- [TEXT SEGMENT]:
>> Begin

This invention relates to high temperature vacuum heat treating furnace hot zones that include electric resistance heating elements, a high strength, high density, low conductivity, and low moisture-sensitive graphite insulation ring assembly in the form of a prefabricated single polygon unit comprised of HEFVAC graphite insulation boards. In one embodiment the outer surfaces of the boards are encompassed by a very thin stainless steel sheet acting as a reflective shield, and held in place by high pressure cooling nozzle fastener nuts, for producing high thermal efficiency during a high temperature vacuum heat treating cycle, and improved cooling efficiency during high pressure gas quenching. The HEFVAC insulation board assembly is supported only by a low mass support structure located at the bottom portion of the hot zone, as compared to the prior art continuous support ring.
With rising energy costs, especially high electric costs, and electricity use restrictions placed on heat treating companies in many states and countries, the need to develop more energy efficient heat treating furnace hot zones is a key priority. The furnace hot zone is the area within the furnace chamber in which a work piece is placed to be heat treated and consists of a furnace hearth for placing a workload to be heat treated, heating elements, a power supply terminal, cooling gas nozzles, and an insulation package to ensure that the temperature is uniform throughout the heating cycle. The present invention includes some notable improvements over prior art hot zone arrangements for saving energy and reducing the overall costs of manufacturing, owning and operating a vacuum furnace. A uniquely designed prefabricated insulation assembly, heating elements and their connection joints, and lower mass cooling nozzles, result in improved energy consumption by the vacuum furnace, easier furnace fabrication and maintenance, and a significant reduction in the initial cost to build the furnace compared to current graphite vacuum furnace hot zones.
Less mass in the furnace hot zone reduces the time for both heating and cooling the furnace and the workload placed in the furnace to be heat treated. A reduced mass hot zone in a high temperature and high pressure gas-cooled vacuum furnace must be able to withstand the force of the cooling gasses at the high pressures needed to achieve the desired metallurgical properties for various tool steels, alloy steels and aerospace alloys that are being processed. The hot zone requires some form of support so that its components remain stable during both the heating and cooling cycles. The key support feature of all current and older vacuum furnaces, featuring gas cooling pressures above atmospheric pressure, utilize a continuous, fully enclosed steel support ring enclosure. This ring enclosure connects and retains all the components of the hot zone, insulation package, heating elements, hearth, gas nozzles and power terminals.

>> End

Part of a data file:
>> Begin

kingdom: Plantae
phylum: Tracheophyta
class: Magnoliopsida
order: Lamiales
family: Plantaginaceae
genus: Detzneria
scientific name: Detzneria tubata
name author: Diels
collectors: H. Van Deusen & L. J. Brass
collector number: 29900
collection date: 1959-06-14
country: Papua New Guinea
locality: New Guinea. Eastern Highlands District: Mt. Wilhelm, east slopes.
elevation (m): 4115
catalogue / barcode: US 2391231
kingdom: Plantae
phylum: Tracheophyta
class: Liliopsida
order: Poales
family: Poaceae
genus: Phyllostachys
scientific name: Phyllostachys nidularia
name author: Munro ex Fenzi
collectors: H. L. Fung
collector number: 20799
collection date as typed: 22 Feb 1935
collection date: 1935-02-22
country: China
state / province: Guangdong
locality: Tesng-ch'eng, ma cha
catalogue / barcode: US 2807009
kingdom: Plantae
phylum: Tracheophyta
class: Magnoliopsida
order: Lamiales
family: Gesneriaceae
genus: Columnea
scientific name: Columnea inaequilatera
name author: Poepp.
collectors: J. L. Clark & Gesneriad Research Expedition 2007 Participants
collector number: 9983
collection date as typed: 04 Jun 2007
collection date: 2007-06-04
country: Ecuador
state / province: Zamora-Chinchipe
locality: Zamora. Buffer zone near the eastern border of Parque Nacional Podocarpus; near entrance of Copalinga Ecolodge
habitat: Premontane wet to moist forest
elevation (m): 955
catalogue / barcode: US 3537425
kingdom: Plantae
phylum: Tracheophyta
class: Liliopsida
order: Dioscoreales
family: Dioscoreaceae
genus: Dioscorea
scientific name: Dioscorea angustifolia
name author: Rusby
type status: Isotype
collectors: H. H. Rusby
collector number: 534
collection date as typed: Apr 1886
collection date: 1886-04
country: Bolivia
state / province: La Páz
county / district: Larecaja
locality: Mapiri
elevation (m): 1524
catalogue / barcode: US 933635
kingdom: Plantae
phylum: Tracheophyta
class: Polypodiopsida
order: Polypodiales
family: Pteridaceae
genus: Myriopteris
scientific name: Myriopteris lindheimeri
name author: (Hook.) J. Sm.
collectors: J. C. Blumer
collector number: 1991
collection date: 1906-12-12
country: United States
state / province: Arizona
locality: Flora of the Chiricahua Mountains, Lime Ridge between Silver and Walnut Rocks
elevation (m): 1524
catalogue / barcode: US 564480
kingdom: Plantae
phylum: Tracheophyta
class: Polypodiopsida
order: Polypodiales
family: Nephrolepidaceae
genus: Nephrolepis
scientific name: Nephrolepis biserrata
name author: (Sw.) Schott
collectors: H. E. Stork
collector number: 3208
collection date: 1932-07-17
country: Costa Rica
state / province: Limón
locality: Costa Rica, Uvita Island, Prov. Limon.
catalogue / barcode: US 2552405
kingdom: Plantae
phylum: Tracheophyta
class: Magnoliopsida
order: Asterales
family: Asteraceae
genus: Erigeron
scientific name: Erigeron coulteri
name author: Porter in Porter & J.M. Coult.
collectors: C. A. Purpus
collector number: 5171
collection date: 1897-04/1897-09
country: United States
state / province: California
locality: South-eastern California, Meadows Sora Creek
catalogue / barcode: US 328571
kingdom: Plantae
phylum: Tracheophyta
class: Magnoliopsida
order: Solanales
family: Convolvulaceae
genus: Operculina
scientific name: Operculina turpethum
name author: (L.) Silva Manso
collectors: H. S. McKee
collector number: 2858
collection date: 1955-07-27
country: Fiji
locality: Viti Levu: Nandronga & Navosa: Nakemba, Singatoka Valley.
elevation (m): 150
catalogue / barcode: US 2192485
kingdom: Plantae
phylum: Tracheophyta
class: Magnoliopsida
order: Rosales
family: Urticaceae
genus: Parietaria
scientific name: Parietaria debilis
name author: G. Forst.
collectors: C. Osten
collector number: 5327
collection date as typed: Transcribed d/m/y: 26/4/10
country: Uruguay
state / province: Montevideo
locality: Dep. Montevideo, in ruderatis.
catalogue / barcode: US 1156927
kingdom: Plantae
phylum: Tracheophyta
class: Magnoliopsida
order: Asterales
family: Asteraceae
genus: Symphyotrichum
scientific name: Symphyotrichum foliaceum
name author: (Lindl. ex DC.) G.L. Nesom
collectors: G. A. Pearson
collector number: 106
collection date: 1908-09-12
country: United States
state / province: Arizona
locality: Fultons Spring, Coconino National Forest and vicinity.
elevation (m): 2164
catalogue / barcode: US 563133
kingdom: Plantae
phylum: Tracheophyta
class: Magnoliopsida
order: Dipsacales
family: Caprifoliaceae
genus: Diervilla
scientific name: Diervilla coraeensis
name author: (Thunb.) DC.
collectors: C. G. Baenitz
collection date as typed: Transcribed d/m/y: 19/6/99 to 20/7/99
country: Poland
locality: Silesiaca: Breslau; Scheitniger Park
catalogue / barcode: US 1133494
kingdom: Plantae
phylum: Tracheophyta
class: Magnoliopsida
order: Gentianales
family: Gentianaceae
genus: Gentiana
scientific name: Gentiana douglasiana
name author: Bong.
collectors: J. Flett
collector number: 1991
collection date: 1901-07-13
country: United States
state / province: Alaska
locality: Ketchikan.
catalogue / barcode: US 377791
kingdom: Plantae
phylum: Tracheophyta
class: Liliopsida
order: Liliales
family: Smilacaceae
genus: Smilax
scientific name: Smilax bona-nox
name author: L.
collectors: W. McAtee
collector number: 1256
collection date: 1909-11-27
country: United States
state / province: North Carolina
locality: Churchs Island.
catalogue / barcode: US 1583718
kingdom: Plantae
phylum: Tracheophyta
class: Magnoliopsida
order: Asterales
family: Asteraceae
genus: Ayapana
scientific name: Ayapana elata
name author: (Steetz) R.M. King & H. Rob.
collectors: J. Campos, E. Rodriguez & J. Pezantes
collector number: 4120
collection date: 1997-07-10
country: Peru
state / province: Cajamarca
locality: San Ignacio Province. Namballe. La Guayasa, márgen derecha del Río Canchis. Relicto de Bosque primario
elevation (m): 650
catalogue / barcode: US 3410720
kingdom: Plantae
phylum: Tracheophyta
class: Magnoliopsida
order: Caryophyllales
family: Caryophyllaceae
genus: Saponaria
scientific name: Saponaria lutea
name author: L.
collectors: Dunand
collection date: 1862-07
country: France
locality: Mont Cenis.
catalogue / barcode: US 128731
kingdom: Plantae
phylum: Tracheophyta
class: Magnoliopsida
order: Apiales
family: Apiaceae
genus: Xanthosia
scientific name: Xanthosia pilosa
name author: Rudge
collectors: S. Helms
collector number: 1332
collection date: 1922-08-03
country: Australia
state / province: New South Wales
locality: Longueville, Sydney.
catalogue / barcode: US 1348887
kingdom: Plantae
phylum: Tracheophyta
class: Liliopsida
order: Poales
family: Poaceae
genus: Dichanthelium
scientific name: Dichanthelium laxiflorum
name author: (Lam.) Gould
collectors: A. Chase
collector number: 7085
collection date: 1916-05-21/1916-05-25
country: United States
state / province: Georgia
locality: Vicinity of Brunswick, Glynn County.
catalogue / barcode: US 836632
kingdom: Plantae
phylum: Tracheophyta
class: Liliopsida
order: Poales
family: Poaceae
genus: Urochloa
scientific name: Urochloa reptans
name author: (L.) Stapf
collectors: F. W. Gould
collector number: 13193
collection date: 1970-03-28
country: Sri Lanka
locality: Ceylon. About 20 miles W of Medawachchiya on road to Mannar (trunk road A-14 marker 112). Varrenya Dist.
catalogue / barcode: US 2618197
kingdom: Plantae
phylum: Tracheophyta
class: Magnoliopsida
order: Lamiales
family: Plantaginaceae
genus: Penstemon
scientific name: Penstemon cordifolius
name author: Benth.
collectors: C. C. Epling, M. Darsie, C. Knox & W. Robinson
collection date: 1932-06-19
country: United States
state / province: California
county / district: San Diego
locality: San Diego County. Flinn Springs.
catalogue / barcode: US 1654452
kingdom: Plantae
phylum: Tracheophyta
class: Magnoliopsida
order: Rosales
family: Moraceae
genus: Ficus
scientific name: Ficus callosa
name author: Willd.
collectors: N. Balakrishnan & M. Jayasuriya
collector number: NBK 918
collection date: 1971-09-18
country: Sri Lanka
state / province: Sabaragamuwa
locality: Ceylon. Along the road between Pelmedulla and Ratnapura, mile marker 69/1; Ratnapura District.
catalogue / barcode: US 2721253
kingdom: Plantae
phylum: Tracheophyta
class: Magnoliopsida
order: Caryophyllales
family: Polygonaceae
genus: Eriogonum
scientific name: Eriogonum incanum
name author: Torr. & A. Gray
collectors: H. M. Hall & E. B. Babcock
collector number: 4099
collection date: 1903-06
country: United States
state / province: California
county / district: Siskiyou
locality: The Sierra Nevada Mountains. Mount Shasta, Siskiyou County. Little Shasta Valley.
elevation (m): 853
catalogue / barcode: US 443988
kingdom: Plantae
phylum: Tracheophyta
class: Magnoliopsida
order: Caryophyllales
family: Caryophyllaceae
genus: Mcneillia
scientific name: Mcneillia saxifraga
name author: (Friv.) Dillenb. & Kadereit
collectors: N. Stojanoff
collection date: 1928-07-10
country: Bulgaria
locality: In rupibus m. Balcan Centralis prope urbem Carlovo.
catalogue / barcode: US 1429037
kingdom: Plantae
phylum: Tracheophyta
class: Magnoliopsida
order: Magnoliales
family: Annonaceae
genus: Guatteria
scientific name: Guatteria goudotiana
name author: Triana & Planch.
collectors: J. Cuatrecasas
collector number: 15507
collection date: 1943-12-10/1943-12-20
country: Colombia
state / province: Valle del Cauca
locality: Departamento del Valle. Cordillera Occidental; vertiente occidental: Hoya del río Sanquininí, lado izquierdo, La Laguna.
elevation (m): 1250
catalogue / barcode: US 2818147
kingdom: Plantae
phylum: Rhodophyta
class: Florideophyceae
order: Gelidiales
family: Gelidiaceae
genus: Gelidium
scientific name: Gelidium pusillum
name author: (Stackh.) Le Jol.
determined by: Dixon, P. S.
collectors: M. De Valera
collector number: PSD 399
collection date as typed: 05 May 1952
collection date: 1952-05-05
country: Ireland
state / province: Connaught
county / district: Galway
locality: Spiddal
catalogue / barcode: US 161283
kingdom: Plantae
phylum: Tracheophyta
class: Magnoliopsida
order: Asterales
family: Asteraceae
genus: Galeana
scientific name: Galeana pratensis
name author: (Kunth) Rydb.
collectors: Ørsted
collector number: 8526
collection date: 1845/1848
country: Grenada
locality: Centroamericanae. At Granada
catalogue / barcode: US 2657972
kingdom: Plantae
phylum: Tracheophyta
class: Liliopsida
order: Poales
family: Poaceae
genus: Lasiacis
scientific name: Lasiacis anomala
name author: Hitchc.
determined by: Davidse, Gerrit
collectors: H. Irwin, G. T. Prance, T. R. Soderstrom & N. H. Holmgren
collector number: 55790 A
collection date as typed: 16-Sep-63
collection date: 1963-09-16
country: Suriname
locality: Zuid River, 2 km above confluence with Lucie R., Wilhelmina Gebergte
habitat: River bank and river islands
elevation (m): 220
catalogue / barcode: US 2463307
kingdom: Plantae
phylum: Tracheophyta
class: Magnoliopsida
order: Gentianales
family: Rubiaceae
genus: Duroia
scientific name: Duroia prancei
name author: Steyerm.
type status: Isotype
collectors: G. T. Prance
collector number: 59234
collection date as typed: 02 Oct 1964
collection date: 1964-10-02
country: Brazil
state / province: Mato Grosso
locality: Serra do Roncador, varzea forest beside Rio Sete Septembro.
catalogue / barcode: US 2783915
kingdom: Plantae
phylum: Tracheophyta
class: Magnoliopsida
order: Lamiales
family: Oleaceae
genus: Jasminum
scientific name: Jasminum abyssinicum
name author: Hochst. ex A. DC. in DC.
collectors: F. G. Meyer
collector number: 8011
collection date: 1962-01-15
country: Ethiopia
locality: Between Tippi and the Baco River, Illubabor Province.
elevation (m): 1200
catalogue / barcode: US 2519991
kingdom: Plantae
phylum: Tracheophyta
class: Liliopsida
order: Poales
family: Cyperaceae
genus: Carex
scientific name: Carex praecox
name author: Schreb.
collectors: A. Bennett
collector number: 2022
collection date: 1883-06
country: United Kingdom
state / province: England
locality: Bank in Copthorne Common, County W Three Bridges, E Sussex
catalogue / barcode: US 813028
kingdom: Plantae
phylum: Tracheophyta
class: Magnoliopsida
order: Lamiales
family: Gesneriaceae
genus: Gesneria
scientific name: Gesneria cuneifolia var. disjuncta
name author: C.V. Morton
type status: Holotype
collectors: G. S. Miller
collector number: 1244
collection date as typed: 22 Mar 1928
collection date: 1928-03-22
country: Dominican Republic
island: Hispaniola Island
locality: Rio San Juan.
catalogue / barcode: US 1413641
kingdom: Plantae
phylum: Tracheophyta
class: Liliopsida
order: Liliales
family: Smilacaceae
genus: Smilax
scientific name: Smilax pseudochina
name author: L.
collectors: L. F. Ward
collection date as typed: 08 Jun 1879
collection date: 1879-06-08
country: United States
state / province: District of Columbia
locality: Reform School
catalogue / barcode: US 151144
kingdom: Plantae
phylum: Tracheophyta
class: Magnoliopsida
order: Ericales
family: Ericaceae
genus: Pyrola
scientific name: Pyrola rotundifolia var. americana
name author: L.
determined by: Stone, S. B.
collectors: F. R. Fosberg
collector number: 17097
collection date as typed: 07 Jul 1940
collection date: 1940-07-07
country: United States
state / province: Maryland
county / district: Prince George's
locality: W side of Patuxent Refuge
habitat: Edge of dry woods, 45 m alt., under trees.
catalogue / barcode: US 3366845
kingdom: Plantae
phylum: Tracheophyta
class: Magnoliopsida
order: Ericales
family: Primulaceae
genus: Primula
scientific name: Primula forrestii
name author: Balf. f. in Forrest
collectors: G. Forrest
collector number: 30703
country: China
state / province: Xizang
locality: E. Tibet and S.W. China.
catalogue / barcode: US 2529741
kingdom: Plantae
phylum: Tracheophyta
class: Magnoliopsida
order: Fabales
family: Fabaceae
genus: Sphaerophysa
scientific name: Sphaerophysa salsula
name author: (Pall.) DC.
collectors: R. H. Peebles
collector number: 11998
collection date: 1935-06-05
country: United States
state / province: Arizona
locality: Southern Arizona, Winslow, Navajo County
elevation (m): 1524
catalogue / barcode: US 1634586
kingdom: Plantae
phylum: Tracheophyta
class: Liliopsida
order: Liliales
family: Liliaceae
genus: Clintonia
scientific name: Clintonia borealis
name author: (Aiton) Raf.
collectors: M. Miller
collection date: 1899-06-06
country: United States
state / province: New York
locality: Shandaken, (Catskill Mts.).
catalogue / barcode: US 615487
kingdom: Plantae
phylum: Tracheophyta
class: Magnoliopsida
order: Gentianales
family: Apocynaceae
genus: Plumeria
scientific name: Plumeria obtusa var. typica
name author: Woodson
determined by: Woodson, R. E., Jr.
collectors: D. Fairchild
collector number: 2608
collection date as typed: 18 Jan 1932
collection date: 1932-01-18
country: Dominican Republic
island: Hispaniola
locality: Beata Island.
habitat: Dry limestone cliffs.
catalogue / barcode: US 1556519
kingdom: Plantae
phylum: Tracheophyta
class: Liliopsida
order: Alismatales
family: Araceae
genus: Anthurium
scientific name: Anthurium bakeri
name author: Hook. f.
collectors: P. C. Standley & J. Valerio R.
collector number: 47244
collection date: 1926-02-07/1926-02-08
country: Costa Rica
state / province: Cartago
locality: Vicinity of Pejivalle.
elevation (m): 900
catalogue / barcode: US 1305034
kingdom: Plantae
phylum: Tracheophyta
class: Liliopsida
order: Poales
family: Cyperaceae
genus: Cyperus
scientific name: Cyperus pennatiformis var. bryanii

>> End

- [OBJECTIVES]:
• A. Reproduce the vacuum furnace text word for word from "This invention relates" up to and including "continuous support ring.".
• B. List the components that the vacuum furnace text says make up the furnace hot zone.
These lines are separate from the vacuum furnace text.

- [ANSWERS TO THE PROBLEMS]:
• A.
This invention relates to high temperature vacuum heat treating furnace hot zones that include electric resistance heating elements, a high strength, high density, low conductivity, and low moisture-sensitive graphite insulation ring assembly in the form of a prefabricated single polygon unit comprised of HEFVAC graphite insulation boards. In one embodiment the outer surfaces of the boards are encompassed by a very thin stainless steel sheet acting as a reflective shield, and held in place by high pressure cooling nozzle fastener nuts, for producing high thermal efficiency during a high temperature vacuum heat treating cycle, and improved cooling efficiency during high pressure gas quenching. The HEFVAC insulation board assembly is supported only by a low mass support structure located at the bottom portion of the hot zone, as compared to the prior art continuous support ring.

• B.
- a furnace hearth for placing a workload to be heat treated
- heating elements
- a power supply terminal
- cooling gas nozzles
- an insulation package